At one point, I was so afraid of being alone that I held onto to the first boy who gave me his hand. I had no one when I turned 18, No parents to teach me basic life skills, no friends to guide me. I was so terrified of everything ahead of me and not sure how to cope with being alone in this big world. I was 18 and no longer a ward of the court, I had nowhere to go.

Unexpectedly, this beautiful boy took me in and kissed me sweetly so I loved him and stayed, never looking back.

I told myself marrying him was a good idea because Well! I was pregnant and it sure beat sleeping in trees at the park. We had a lot of good times back then.

  • Back when life was simple and we didn’t have to be productive adults.
  • Back when all we worried about was ourselves
  • Back when we didn’t pay rent
  • Back when jobs were just for fun
  • Back when we could ride bikes all day and have picnics in the park
  • Back when we weren’t sick of each other
  • Back when love was simple
  • Back when love was restless

Not the restless-I’m-bored-shatter-your-soul kinda LOVE.
But the innocent and sweet want-to-love-you-all-the-time-i-need-and-miss-you kinda LOVE.

I miss that feeling.

My daughter is the closest thing to real love that I’ve ever known. “I suppose that’s why all us foster kids get knocked up so young huh? I know that’s what your thinking – because its true. Most kids HAVE kids because they are

1. uneducated
2. lonely
3. want someone to love them

how terribly sad is that? Young women running around creating babies to fill that emotional void. I guess if we are all being honest here, I was one of them.

“Did you know that Young women in foster care and those who have “aged out” are more likely to experience teenage pregnancy than their peers in the general population; repeat pregnancies by age 19 are also common.” (I was also 19)

Even still, I would never trade her for the world. If there was a god, and he came down here ready to strike our souls! I would make sure to sacrifice myself so that my baby could live. I couldn’t bear the thought of anything bad happening to her. In fact, I’m stressed out and worried to bits EVERYTIME she is away from me. I don’t even like taking her school some days.

what if something happens and I’m not there to protect her? She’s too precious, she’s perfect.

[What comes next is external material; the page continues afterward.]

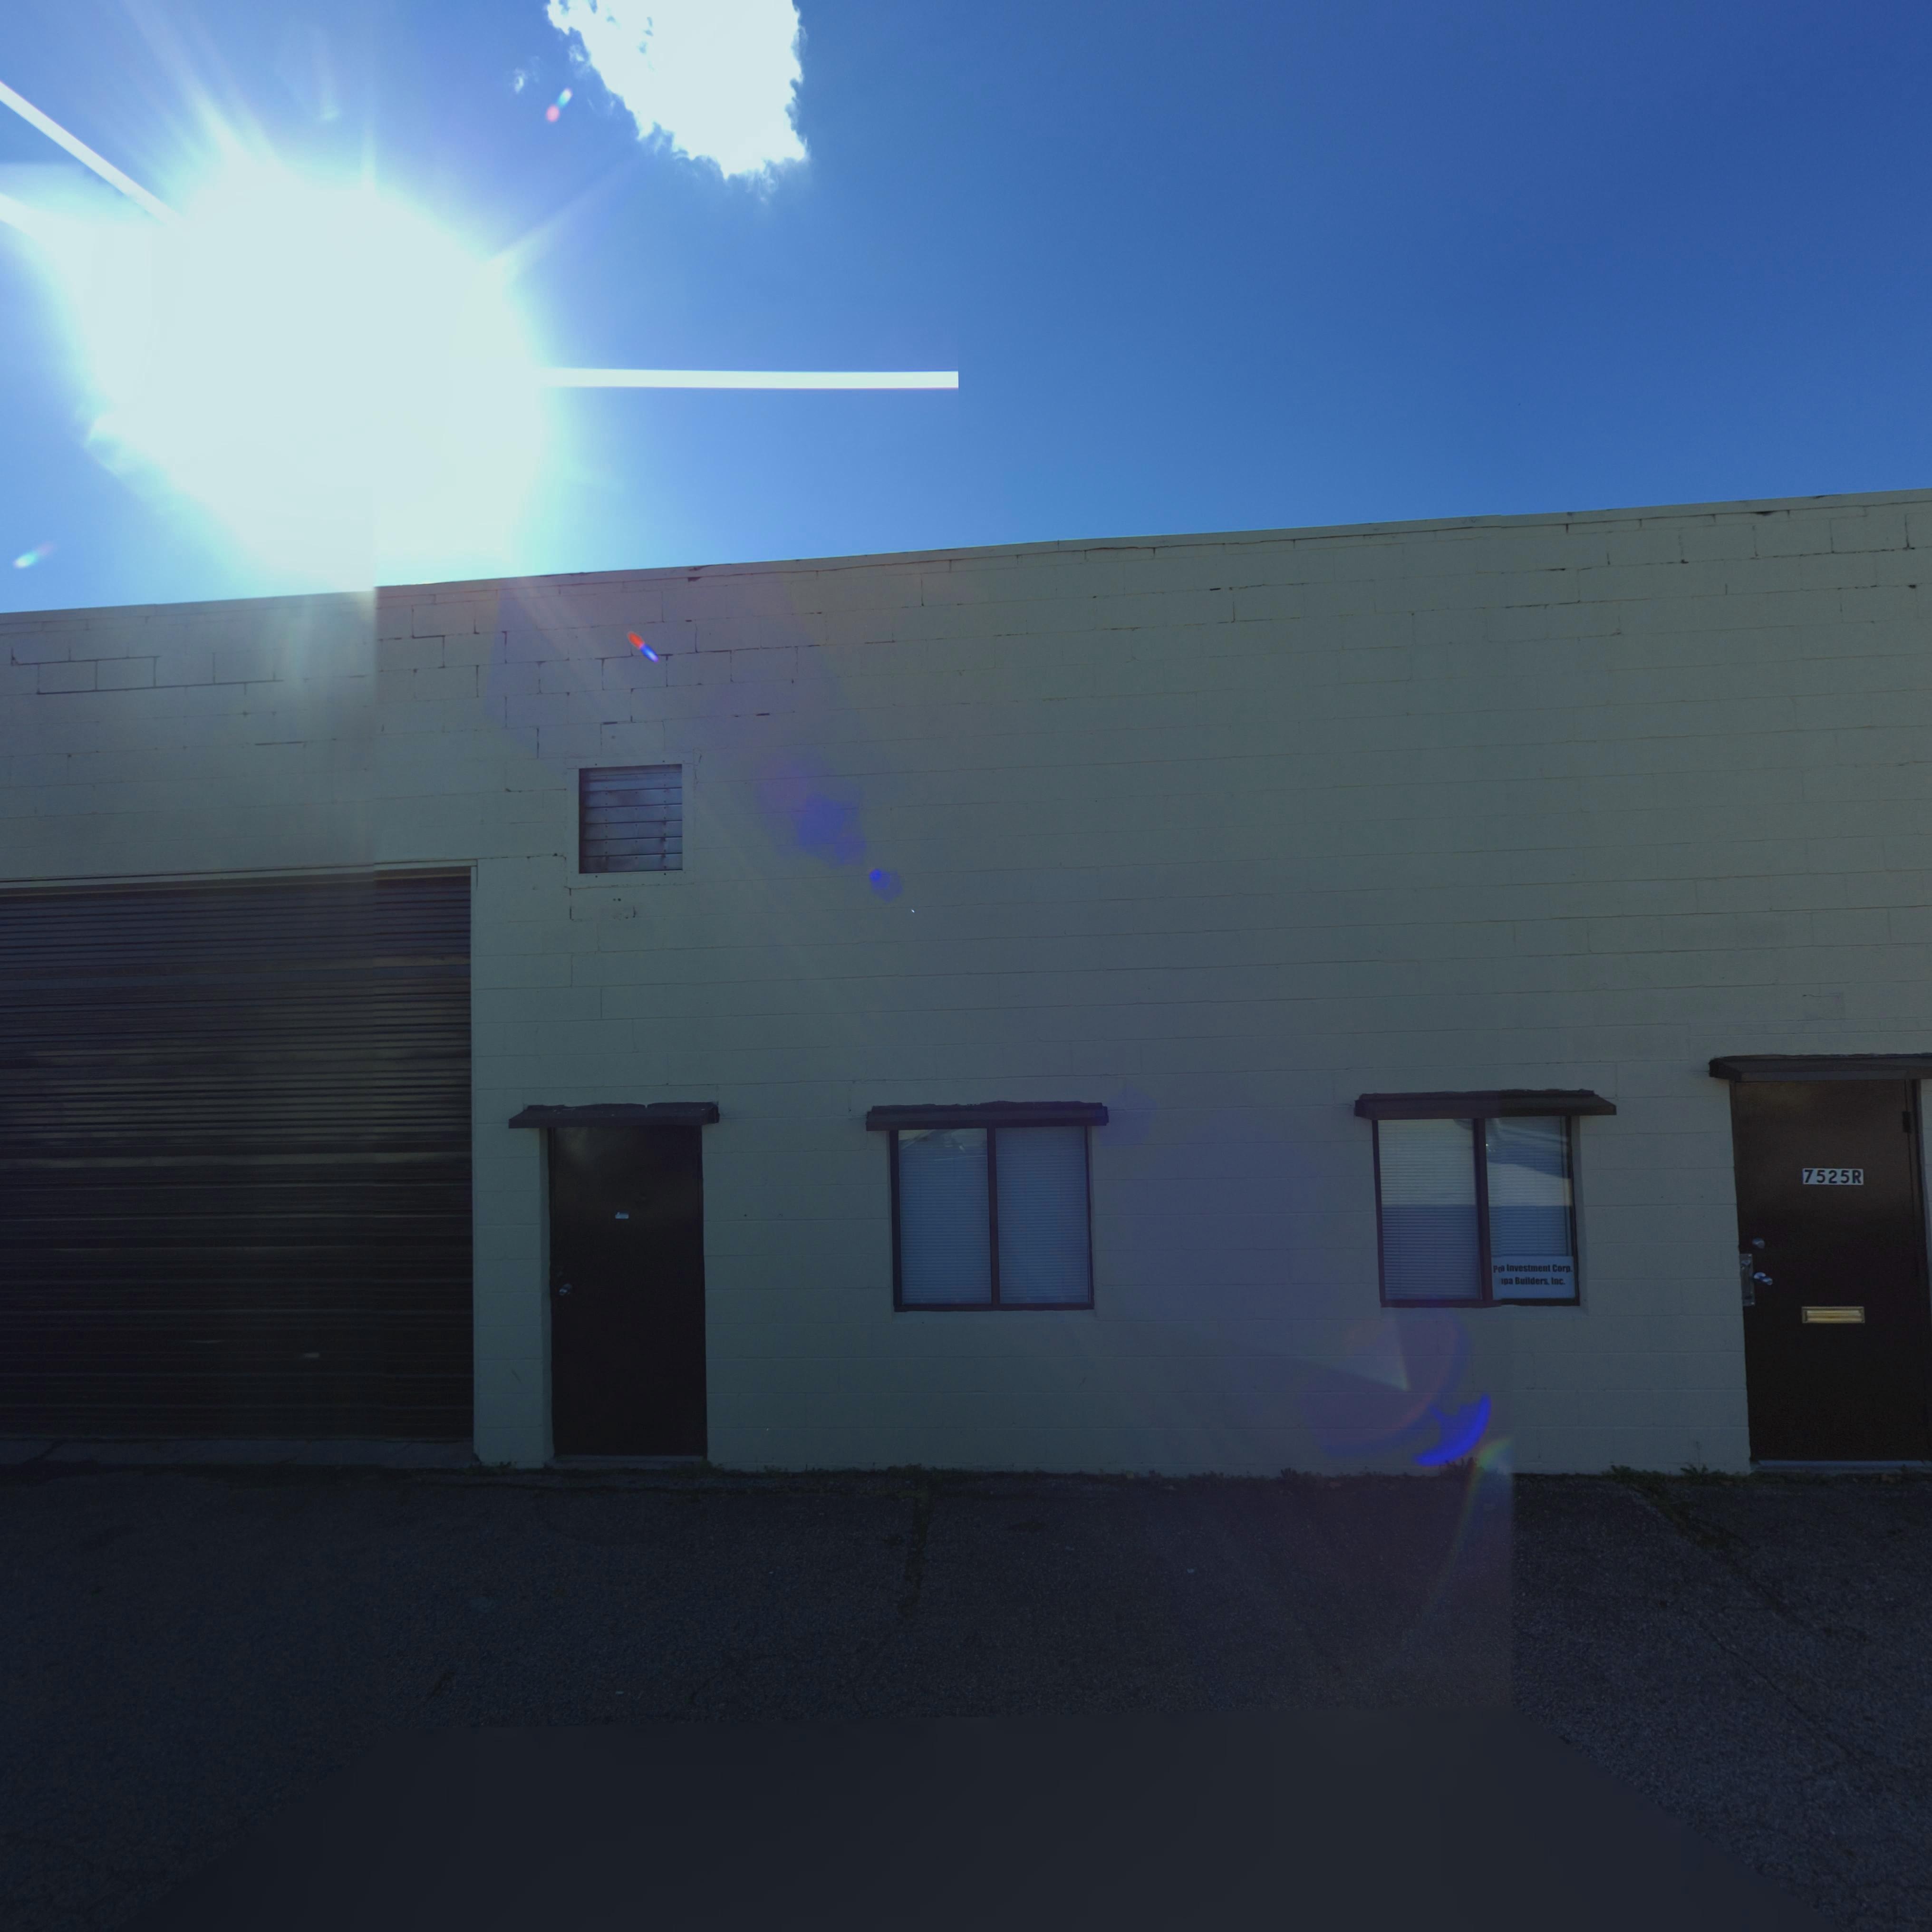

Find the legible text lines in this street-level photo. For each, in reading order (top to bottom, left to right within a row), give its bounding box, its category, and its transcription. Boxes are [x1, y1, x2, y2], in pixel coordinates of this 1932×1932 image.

She’s not judgmental, in her eyes I have no flaws. She’s young and her beautiful innocence inspires me, she’s the reason for everything I do and will continue to do until the end of life as we know it. I wish there were more people like her in this world. Sweet, Caring, Generous loving and just kind people.

Sometimes I feel this overwhelming sadness wash over me when I’m holding her hand though. If I could love her this much, IF PEOPLE! HUMAN PEOPLE are capable of loving their little creations THIS MUCH…

Then why wasn’t I good enough? Why didn’t my parents love me enough to stay? and How the fuck did I end up in the system alone.

Most foster kids will always wonder “Why wasn’t I good enough?”